Substantive impact on corporate policy regarding South Africa is clear: first, companies adopted the Sullivan principles (called the Statement of Principles since Rev. Leon Sullivan disavowed them in May of 1987) to placate activists. Then, many U.S. companies began to leave South Africa. Since 1985, 172 U.S. companies have ended their direct investment, a move widely attributed to activist pressure of one sort or another. The cutting of non-equity ties such as licensing and franchising agreements is next on shareholder activist agendas; to date, 68 of the 149 US. and Canadian companies that disinvested since January 1, 1986 are known to maintain such ties. Despite these developments, the economic isolation that would bring South Africa to its knees, has not occurred--and the Pretoria regime has granted few concessions to its opponents. The recent treason trial and conviction of South African anti- apartheid activists is a frightening example of the government's position, whatever positive image it tries to paint through apparently conciliatory regional moves.

In sum, U.S. companies substantially reacted to anti-apartheid pressure, providing intermediate success for shareholder activists, but the dissidents' ultimate goal of changing the face of apartheid is still far from being realized. It may, however, be too early to assess the effect of withdrawals over the long haul.

The South Africa fallout in other areas of shareholder concern seems to create at least two apparently fallacious assumptions. From management's side, there appears to be a tendency to assume dissidents want companies to pull out if they direct concern at employment practices in a specific country.
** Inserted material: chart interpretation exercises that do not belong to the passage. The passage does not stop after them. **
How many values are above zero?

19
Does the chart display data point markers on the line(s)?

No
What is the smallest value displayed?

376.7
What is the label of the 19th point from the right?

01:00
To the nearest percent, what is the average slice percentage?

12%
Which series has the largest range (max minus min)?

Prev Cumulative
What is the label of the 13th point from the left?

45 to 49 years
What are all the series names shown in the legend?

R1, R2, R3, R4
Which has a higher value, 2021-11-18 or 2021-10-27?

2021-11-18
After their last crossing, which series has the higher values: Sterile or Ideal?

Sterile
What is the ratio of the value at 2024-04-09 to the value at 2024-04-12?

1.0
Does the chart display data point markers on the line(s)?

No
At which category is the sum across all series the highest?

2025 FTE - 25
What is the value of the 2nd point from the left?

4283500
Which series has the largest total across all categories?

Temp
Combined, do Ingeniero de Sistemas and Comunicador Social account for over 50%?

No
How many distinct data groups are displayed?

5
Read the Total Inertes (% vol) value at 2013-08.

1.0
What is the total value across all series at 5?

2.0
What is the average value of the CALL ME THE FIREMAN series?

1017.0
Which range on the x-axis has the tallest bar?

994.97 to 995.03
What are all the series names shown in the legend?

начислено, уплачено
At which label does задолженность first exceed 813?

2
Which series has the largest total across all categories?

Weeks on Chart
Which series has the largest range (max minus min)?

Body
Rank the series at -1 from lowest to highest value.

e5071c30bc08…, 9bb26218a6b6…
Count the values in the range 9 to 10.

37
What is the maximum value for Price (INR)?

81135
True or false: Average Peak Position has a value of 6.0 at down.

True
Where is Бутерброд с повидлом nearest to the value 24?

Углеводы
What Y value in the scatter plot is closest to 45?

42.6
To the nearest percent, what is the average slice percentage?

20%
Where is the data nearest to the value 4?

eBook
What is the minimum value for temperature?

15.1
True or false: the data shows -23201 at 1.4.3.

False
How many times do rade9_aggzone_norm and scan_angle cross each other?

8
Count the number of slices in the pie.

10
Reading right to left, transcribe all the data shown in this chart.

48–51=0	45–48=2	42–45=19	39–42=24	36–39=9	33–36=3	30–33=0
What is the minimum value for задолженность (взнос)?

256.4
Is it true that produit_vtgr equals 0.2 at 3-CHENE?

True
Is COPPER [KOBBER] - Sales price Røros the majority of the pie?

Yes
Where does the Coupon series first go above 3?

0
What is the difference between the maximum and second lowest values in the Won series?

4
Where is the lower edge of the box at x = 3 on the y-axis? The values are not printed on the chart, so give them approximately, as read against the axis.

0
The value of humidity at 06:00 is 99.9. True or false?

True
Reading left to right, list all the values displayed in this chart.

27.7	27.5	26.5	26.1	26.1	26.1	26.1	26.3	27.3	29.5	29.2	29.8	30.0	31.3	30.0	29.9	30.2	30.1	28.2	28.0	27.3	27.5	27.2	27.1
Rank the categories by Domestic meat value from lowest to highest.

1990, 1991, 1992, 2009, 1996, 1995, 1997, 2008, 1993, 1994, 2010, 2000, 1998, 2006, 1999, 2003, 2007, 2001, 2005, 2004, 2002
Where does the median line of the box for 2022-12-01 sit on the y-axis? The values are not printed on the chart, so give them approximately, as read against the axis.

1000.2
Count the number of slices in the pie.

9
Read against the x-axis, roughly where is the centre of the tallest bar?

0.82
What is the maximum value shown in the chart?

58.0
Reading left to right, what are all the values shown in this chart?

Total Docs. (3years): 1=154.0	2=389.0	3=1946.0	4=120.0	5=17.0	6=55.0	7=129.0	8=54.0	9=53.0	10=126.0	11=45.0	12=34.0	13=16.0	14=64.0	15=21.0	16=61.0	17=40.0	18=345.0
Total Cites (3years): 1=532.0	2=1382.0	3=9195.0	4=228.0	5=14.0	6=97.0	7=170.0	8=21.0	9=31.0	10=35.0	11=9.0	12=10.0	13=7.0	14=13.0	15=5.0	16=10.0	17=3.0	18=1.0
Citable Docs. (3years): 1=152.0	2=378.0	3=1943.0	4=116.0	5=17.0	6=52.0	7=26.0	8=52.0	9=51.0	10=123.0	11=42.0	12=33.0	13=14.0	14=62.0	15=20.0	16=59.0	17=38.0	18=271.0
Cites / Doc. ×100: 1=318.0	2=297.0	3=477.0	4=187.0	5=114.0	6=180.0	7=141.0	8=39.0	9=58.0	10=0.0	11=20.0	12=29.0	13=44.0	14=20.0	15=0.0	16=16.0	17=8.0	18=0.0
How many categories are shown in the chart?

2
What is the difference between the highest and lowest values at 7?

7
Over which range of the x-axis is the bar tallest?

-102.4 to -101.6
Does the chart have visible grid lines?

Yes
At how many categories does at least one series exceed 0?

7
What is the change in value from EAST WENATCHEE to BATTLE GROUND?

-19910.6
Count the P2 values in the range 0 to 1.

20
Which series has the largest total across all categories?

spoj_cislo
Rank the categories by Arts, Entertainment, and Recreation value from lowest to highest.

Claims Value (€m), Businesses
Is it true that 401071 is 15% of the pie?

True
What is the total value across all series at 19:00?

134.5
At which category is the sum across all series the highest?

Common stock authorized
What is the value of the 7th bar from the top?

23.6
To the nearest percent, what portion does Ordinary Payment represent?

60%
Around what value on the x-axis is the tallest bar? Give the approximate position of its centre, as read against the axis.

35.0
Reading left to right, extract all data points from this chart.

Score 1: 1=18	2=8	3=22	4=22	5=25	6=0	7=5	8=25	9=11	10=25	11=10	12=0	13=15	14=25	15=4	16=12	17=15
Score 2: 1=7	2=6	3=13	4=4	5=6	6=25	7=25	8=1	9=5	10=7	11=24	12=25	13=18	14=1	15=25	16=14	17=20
Northern Ireland is a good example. Activists on that issue do not advocate corporate withdrawal, recognizing the country's serious economic problems; instead, they want to end potential discrimination against the Catholic minority. But when companies hear mention of the MacBride principles, Sullivan and South Africa may spring to mind, with the mental jump to disinvestment not far behind. In this vein, the British government maintains that the MacBride campaigners are making an already problematic investment climate more unattractive. Since South Africa has attained such prominence, the tendency is to assume a transferral of activist intent to other issues when that is not necessarily the case.

A more accurate parallel would be an image of progressive corporate involvement as a positive force in the affected community--be it in Northern Ireland or elsewhere. Activists are not immune from projecting improbable scenarios based on their South Africa experience, either. Some tend to believe that additional codes of corporate conduct can be promoted more easily now. But the level of outrage generated by South Africa's institutionalized racism is quantitatively different than that regarding other issues, however important those subjects are. Although the Northern Ireland effort is making clear headway, its route has not been smooth.

A less prominent example of limited issue coattails concerns the Soviet Union. Shareholder resolutions on Soviet trade have always fared poorly and companies so far have given a cool reception to the recently devised Slepak principles for labor and religious rights there.

Still, dissident shareholder actions are granted more credibility today than ever before, even if this increased respect is tied to the type of sponsor and to the particular issue raised. If a broad political protest movement with solid popular backing does not stand behind a shareholder resolution campaign, the proposals probably will continue to face an uphill battle in changing corporate behavior. But as familiarity with corporate territory and sophistication increases, shareholder activists will have ever greater impact. Ken Sylvester, who votes proxies for the New York City pension funds, recently concluded that, "In the years that we have been proposing resolutions, we have been able to convince many corporate managements to adhere to our requests. That, I think, is a measure of success."


Heidi J. Welsh is a research analyst for the Investor Responsibility Research Center.